But it wasn’t only artists, writers and poets who got caught up in Bali’s charm. People like Noel Coward and Charlie Chaplin also fell under its spell. It can be categorically said, it was Walter Spies who started it all. The romance of Bali began with him, but, fortunately, it didn’t end with him.

Walter Spies began the romance which eventually led to his doom. In the beginning he was mentor to many foreign artists, including Theo, even though Theo was not always in agreement with him. Theo was not in accord with Spies’ belief that the Balinese had to be taught how to paint. Theo felt differently, that foreign artists who came to Bali should learn and not teach. In respect for Spies, Theo kept his feeling to himself-until the very end. What eventually happened to Walter Spies was a terrible tragedy.

When Spies arrived in Bali he found a culture completely devoted to art; the notion of art for art’s sake was alien. The Balinese had no word for artist-painting, stone and wood carving, weaving, playing musical instruments, and, above all, dancing. Those things were what one did when not fishing or working in the rice fields.

It is an axiom of art history that the primitive movement had a profound influence on the emergence of modernism in twentieth-century Europe. As one of Spies biographers put it, “Spies had an uncanny affinity for the Balinese sensibility, and he thoroughly transformed the arts of the island in the fourteen years he lived there. The famous school of painting in Ubud, one of the principal attractions for people from every part of the world, was virtually his invention”. Perhaps but Theo did not agree.

Traditionally the Balinese considered painting to be among the lowest of the arts; such painting as was done before Spies came was comparatively unsophisticated, consisting mainly of astrological calendars and scenes from the wayang, the mythological shadow-puppet show popular throughout the archipelago. Painters were limited by convention and by the natural pigments, such as bone, soot, and day that were available to them.

Information given:
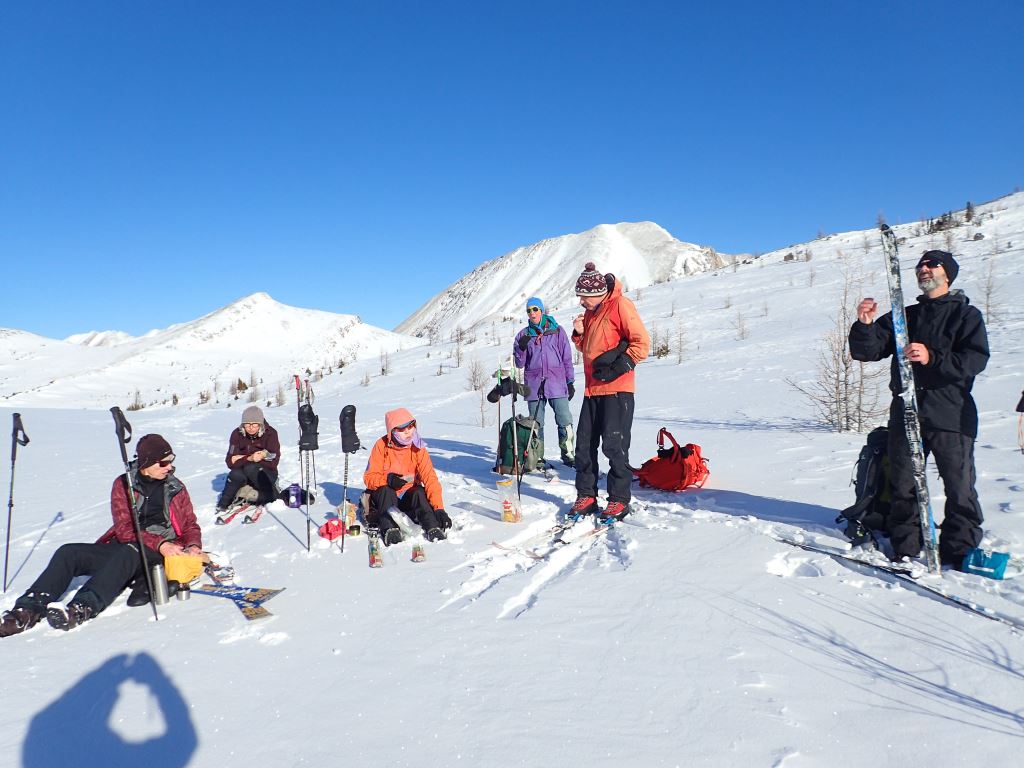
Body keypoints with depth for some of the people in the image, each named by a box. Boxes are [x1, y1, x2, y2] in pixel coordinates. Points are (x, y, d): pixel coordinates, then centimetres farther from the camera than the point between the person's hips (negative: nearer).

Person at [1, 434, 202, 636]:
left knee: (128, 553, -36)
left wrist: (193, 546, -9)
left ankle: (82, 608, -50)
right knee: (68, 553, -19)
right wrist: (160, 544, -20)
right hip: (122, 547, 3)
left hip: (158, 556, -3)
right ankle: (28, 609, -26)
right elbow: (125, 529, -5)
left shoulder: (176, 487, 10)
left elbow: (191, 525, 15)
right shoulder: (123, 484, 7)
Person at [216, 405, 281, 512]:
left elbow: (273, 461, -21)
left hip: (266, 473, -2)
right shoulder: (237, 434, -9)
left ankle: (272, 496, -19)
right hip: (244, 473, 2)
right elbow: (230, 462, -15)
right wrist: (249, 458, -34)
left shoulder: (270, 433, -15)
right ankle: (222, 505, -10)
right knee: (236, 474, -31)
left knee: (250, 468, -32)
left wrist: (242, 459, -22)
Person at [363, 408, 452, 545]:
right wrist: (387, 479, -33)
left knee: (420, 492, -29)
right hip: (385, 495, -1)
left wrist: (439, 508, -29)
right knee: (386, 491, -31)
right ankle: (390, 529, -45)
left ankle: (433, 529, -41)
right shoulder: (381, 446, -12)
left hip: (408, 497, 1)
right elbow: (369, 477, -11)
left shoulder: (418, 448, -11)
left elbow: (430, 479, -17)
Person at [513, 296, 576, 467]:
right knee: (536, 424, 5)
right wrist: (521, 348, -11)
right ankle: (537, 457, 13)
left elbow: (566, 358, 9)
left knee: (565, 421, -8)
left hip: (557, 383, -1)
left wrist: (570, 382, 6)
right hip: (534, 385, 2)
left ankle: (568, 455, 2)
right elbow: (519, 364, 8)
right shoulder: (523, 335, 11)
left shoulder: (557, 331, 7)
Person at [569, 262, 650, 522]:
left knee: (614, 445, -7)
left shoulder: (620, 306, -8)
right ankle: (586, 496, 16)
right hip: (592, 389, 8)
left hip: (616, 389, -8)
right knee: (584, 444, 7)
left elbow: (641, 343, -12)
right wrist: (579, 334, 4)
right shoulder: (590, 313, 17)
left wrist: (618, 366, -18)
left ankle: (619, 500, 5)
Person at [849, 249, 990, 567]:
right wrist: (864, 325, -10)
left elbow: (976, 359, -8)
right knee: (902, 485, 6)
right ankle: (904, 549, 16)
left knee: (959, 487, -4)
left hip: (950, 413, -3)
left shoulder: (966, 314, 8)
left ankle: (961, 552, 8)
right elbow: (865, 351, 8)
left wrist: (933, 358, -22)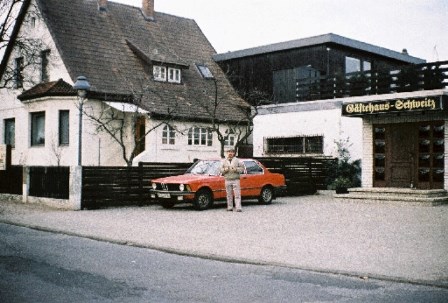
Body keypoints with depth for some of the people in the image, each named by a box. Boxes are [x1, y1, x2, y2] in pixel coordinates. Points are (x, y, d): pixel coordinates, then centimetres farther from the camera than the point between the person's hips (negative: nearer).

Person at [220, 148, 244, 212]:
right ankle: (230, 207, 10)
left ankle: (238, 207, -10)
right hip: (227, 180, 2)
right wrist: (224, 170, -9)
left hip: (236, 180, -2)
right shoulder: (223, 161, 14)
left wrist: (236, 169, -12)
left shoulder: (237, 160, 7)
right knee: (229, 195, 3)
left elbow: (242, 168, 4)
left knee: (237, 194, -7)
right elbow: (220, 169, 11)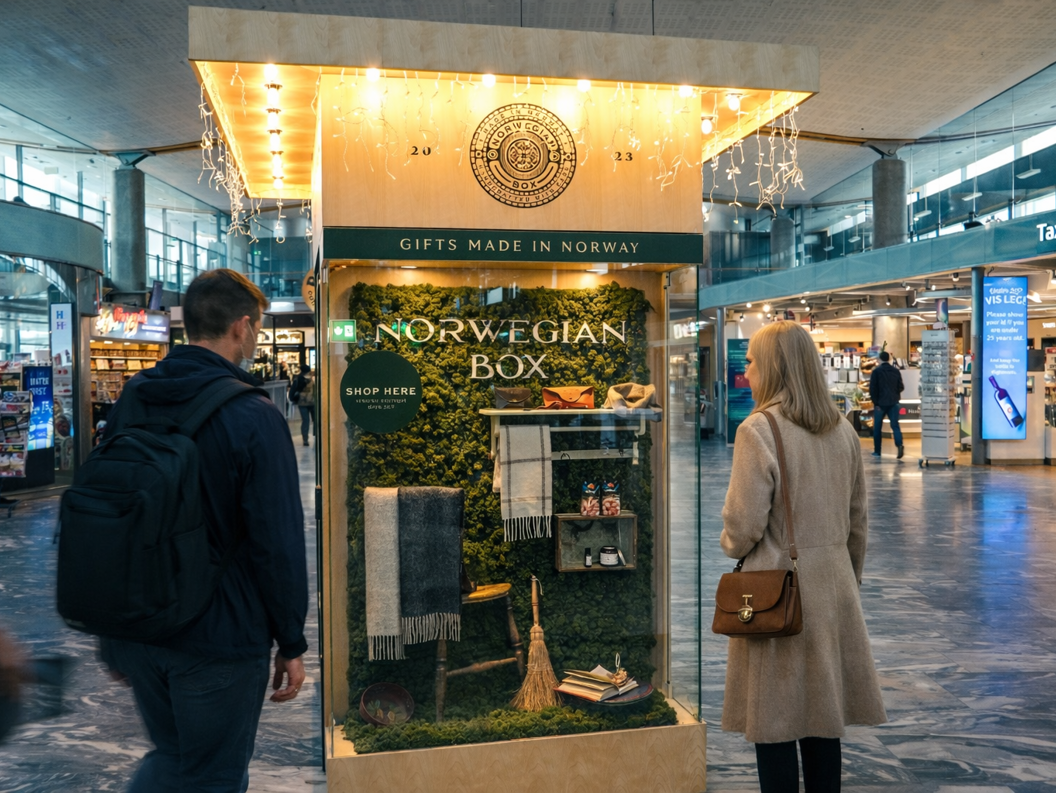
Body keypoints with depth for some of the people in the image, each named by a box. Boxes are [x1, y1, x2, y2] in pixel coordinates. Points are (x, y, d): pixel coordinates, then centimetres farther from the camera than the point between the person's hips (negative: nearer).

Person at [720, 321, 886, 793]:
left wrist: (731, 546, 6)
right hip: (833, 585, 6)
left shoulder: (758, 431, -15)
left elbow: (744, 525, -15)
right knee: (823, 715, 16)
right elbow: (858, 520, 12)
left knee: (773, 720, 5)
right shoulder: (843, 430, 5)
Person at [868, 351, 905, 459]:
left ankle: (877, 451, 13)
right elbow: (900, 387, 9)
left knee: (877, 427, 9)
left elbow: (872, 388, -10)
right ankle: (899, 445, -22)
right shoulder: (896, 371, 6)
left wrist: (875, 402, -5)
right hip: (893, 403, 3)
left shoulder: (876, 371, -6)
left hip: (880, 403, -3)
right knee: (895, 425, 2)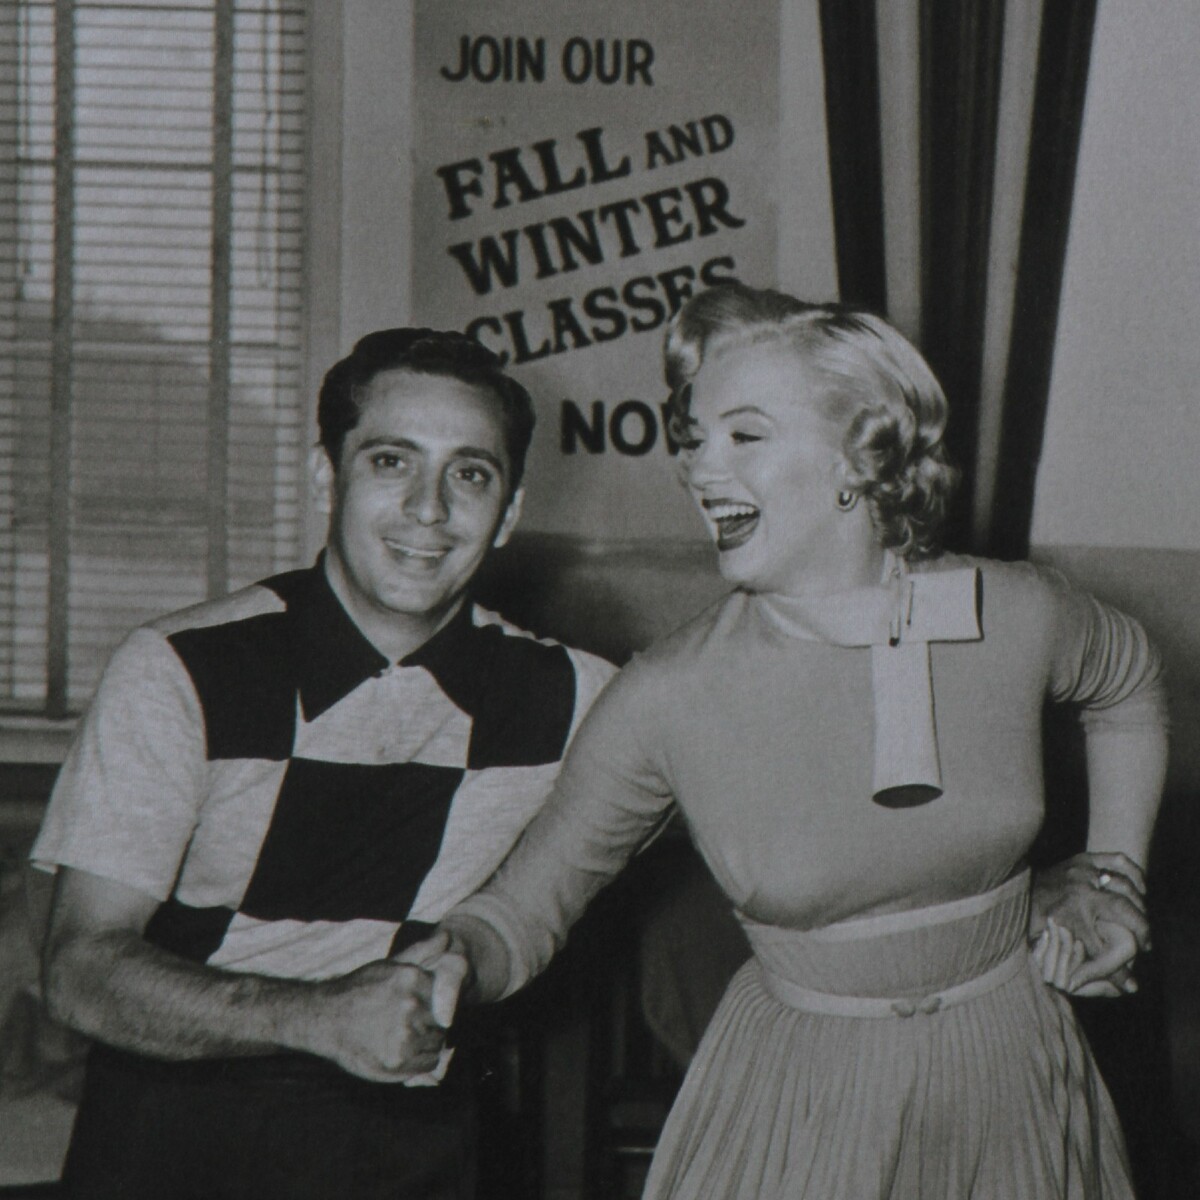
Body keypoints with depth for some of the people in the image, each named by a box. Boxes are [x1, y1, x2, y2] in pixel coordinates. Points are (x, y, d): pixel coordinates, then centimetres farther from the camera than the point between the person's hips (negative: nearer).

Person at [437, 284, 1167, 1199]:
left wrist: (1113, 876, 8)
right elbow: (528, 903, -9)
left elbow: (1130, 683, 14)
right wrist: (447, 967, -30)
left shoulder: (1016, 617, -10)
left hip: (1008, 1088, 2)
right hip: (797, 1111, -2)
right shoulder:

Assigned task A:
Using the passage on Walter Spies in Bali, decide whether each statement agrees with it. Answer yes or no and quote the words that settle it. (i) Theo shared Spies' view that the Balinese had to be taught how to paint. (ii) Noel Coward and Charlie Chaplin were drawn in by Bali's charm. (iii) The Balinese traditionally ranked painting among the highest of the arts.
Assigned task B:
Continue the passage on Walter Spies in Bali from its final sentence.

Expected output A:
(i) No: "Theo was not in accord with Spies’ belief that the Balinese had to be taught how to paint."
(ii) Yes: "People like Noel Coward and Charlie Chaplin also fell under its spell."
(iii) No: "Traditionally the Balinese considered painting to be among the lowest of the arts"

Expected output B:
Spies, later joined by the Dutch artist Rudolf Bonnet, introduced Balinese artists to the wider range of colors of Western painting, and to the variety of effects possible with ready-made brushes and canvas. There’s no question about it, according to Theo, they both, Spies and Bonnet, introduced Western techniques to Bali, like perspective, and to paint scenes from everyday life. Theo felt the two tampered with tradition.

Spies did much to reveal to the world the art of Bali, other than its painting. The best-known example of Spies’ work is the dance of Bali, the Kecak, in which a chorus of men lie in a circle, loudly chanting “chak-a-chak-a-chak” as elaborately costumed solo performers act out a tale from the Ramayana. The Kecak was choreographed in its present form by Spies in 1931. Originally,

the chorus was much smaller and performed in a trance, but Spies wanted to create something more dramatic for a film he was working on, Victor Baron von Plessen’s “Island of Demons.” It was an early effort to capture the romance of Bali and, ironically, it was the film that enticed Theo to leave Basel and go to Bali.

Although Spies had a beautiful house in Ubud, he often found the place overrun by guests. When that happened he would take refuge in a bamboo pavilion he had built in Iseh, far distant in the mountain of East Bali. Once he took Theo to have a look at his retreat. Theo had no thought that one day soon the house in Iseh would serve as his escape from the Japanese, and later would become his home for many years to come.

Theo found on Bali exactly what he had been seeking all the while: a simple, joyous existence, a calm life, and with poetry all around. As time went on, he realized he had not the slightest wish to leave. Bali offered him the atmosphere into which his painting fitted more naturally than anywhere in the world.

As Walter Spies had become a legend, Theo too was becoming a legend, and in his own time. Mention Bali and Theo Meier came to mind.

Theo soon found himself entertaining a great number of guests when they came from afar to visit. His expertise in cultural matters, his culinary delights and all his mixtures alcoholic, became as legendary as his artistic output. A meal prepared or supervised by Theo was an experience not to be forgotten.

Spies had been helpful to Theo for through him Theo met many illustrious personalities, and for this Theo felt grateful, but Theo and Spies had their own differences.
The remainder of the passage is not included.